0din, I would suggest learning the basics of fishkeeping first.
You sound pretty eager to get into it, but at the same time, completely new to all this . If you look at the top of the forum category, there are a few stickies that should "generally" answer the most basics aspects. Along with that, there are multiple books, such as the conscientious marine aquarist (?), and sites like WetWebMedia, that have an amazing amount of topics. Since your starting with a freshwater, and a saltwater, I would suggest going with the freshwater side first, then switching over after you've had a general amount of time to get used to fishkeeping.

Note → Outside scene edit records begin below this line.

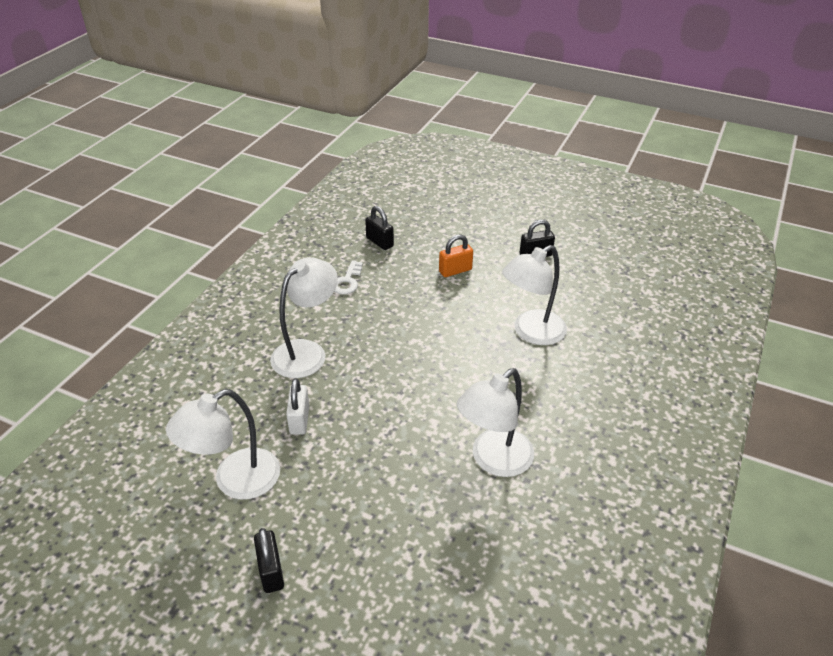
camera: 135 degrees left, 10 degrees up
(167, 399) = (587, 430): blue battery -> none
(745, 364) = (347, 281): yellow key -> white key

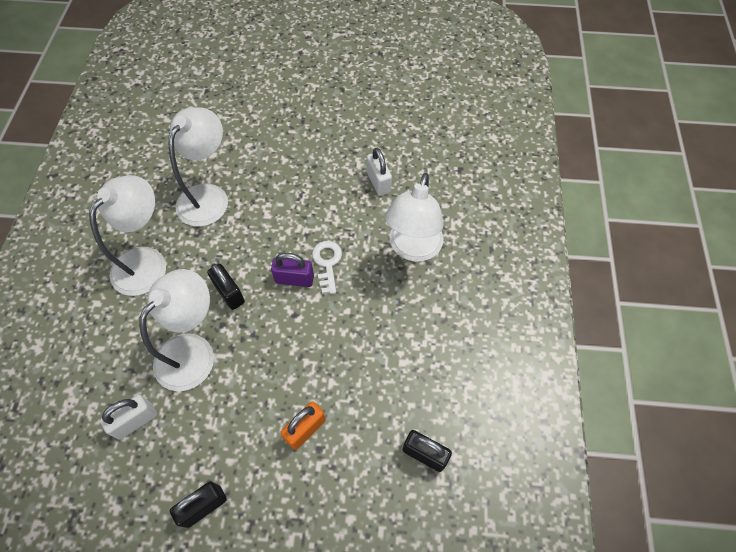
camera: 160 degrees right, 20 degrees up
(235, 481) = (395, 125): white lamp -> white lamp (147, 261)
(271, 571) = (336, 84): black padlock -> black padlock (229, 293)
(347, 281) = (426, 361): white key -> white key (327, 263)
(427, 358) = (294, 279): none -> purple padlock
(582, 304) = (135, 421): none -> white padlock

Starting with at least a 30g would be best, higher is always better. No seahorses, and the only puffers you could keep would be the Sharpnose, etc. which only reach a size of only around 3 inches. They would be good as a "loner" in a seperate 30g. If you want a "reef" I would go along the lines of the 30g, or a 55, starting out with simple soft corals like mushrooms, zoanthids, xenia, anthellia, etc. Working up from FOWLR to a "reef" would probably help out... Looking over LiveAquaria and getting a general plan would also help us suggest a good route to begin with..

HTH


----------



## Ice (Sep 25, 2006)

First you need to read, read, and read some more as well as tons of research in saltwater aquaria keeping before you even try to attempt to start a SW tank. It will give an idea of exactly what you want to do as far as livestock is concerned. Definitely read up on SW fishes and their compatibilities with other fishes, their requirements, aggressiveness, etc ...

One thing though - do not even think about tangs or triggers in tanks smaller than 125 gallons. Good luck.


----------